Ma io nei boschi sentivo le civette e i lupi, e continuavo ad avere una strizza del diavolo. Allora si solleva un po' e ascolta con la testa piegata da una parte. Dice a voce molto bassa:
«I passi... i passi; sono i morti; i passi... i passi; vengono a prendermi; ma io non voglio andare... Oh, sono arrivati! Non toccatemi! no! giù le mani!... Sono freddi; molla!... Lasciate stare un povero diavolo!».
È caduto ginocchioni e ha cominciato a strisciare per terra pregandoli di lasciarlo stare; poi si è avvolto nella sua coperta ed è rotolato sotto il vecchio tavolo di pino, sempre pregando; e subito dopo si è messo a piangere. Lo sentivo sotto la coperta.

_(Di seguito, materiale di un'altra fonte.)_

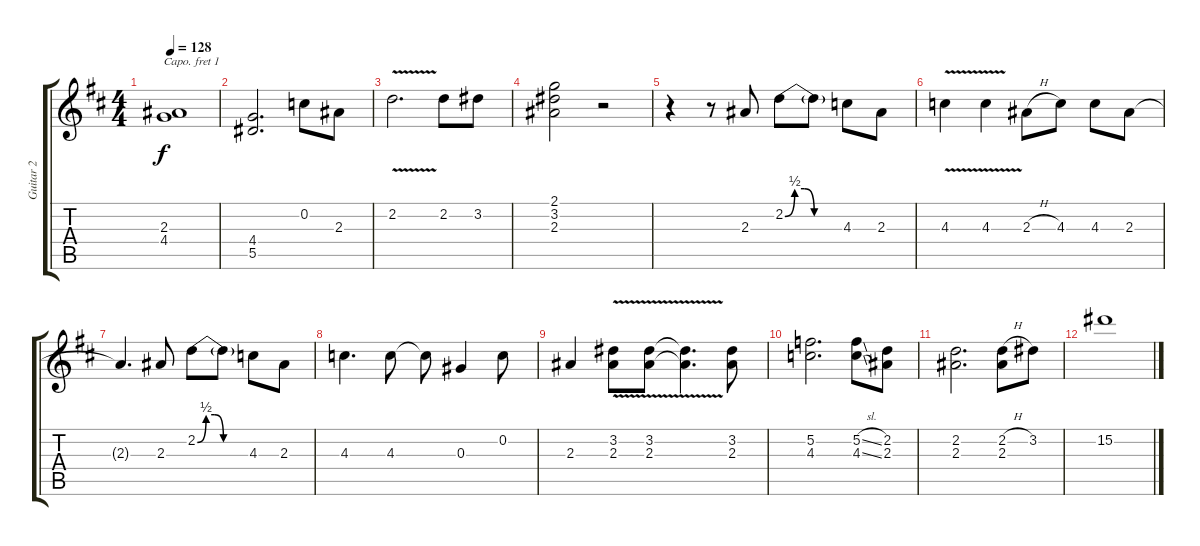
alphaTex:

\track ("Guitar 2" "Guitar 2") {instrument distortionguitar}
\staff {score tabs}
\capo 1
\tuning (E4 B3 G3 D3 A2 D2) {hide}
\ts (4 4)
\tempo 128
\clef g2
\ks d
(2.3 4.4).1{dy f} |
(4.4 5.5).2{d} 0.2.8 2.3.8 |
2.2{v}.2{d} 2.2.8 3.2.8 |
(2.1 3.2 2.3).2 r.2 |
r.4 r.8 2.3.8 2.2{be (custom 0 0 10 2 20 2 30 0 60 0)}.8 2.2{t}.8 4.3.8 2.3.8 |
4.3{v}.4 4.3{v}.4 2.3{h}.8 4.3.8 4.3.8 2.3.8 |
2.3{t}.4{d} 2.3.8 2.2{be (custom 0 0 10 2 20 2 30 0 60 0)}.8 2.2{t}.8 4.3.8 2.3.8 |
4.3.4{d} 4.3.8 4.3{t}.8 0.3.4 0.2.8 |
2.3.4 (3.2{v} 2.3{v}).8 (3.2{v} 2.3{v}).8 (3.2{t} 2.3{t}).4{d} (3.2 2.3).8 |
(5.2 4.3).2{d} (5.2{sl} 4.3{sl}).8 (2.2 2.3).8 |
(2.2 2.3).2{d} (2.2{h} 2.3).8 3.2.8 |
15.2.1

Ma a poco a poco è rotolato fuori ed è scattato in piedi con la faccia sconvolta, e quando mi ha visto si è scagliato contro di me. Mi ha inseguito per tutta la capanna con un coltello a serramanico chiamandomi l'Angelo della Morte e dicendo che mi avrebbe ammazzato, e così io non l'avrei più tormentato. Io ho pregato, e gli ho detto che ero Huck, ma lui si è messo a ridere - una sghignazzata stridula da far venire i brividi - e a ruggire e a imprecare, e continuava a inseguirmi. Una volta mi arriva così vicino che devo abbassare la testa per evitare il braccio, ma lui riesce ad afferrarmi per la giacca in mezzo alle spalle, e io penso che per me è finita, e subito, svelto come il fulmine scivolo fuori dalla giacca e mi salvo. Dopo un po' non ce la fa più e si lascia andare a terra con la schiena appoggiata all'uscio, e dice che si riposa un momento e poi mi uccide. Si sdraia sul coltello e dice che dorme un po' per riprendere le forze, e poi mi farà vedere lui.
Non passa molto tempo che si addormenta, e allora io prendo la vecchia sedia col fondo di vimini e ci monto su più piano che posso, per non fare rumore, e tiro giù il fucile. Provo con la bacchetta dentro la canna per essere sicuro che è carico, e poi lo appoggio sul barile delle rape, rivolto contro papà, e mi metto dietro ad aspettare che lui si muove. Il tempo non passava


VII • Frego papà e scappo
«Tirati su! Che diavolo stai facendo?».
Apro gli occhi e mi guardo in giro, cercando di capire dove sono. Il sole è già alto e io avevo dormito sodo. Papà è in piedi proprio sopra di me, mi guarda storto e ha la faccia di uno che sta male. Dice:
«Che fai con questo fucile?».
Vedo che non si ricorda un cavolo e gli dico:
«Qualcuno ha cercato di entrare e io facevo la guardia».
«Perché non mi hai svegliato?»
«Ci ho provato ma non ci sono riuscito. Non riuscivo a smuoverti».
«Va bene, ma adesso non stare li a fare flanella tutto il giorno, e va' fuori a vedere se c'è qualche pesce alle lenze per la colazione. Io vengo subito».
Apre la porta e io filo via, alla sponda del fiume. Noto alcuni pezzi di rami e altre cose del genere che galleggiano sull'acqua, e anche delle cortecce, e capisco che il fiume ha cominciato a ingrossarsi. Capisco che se adesso fossi in città per me sarebbe una pacchia. Con la piena di giugno ho sempre avuto fortuna, perché non appena comincia arrivano giù cataste di legna e zattere di tronchi legati - qualche volta anche dodici tronchi tutti insieme, e non c'è che prenderli e venderli al magazzino di legname e alla segheria. Io risalgo l'argine con un occhio attento all'arrivo di papà e l'altro a quello che può portare la piena. Beh, vedo subito una canoa che sta scendendo, una vera bellezza, lunga tredici o quattordici piedi, e va che è una meraviglia. Mi tuffo a testa in giù dall'argine come una rana, tutto vestito, e arrivo alla canoa. Avevo il sospetto che ci poteva essere dentro qualcuno nascosto, perché spesso si fanno questi scherzi ai fessi, e quando questi si sono tirati su e sono già mezzo dentro la barca quello che è dentro salta su a ridere e a sfotterlo. Ma questa volta non era così, era proprio una canoa alla deriva, e io ci salto dentro e remo fino a riva. Mi dico, il vecchio sarà contento quando la vede - deve valere una decina di dollari.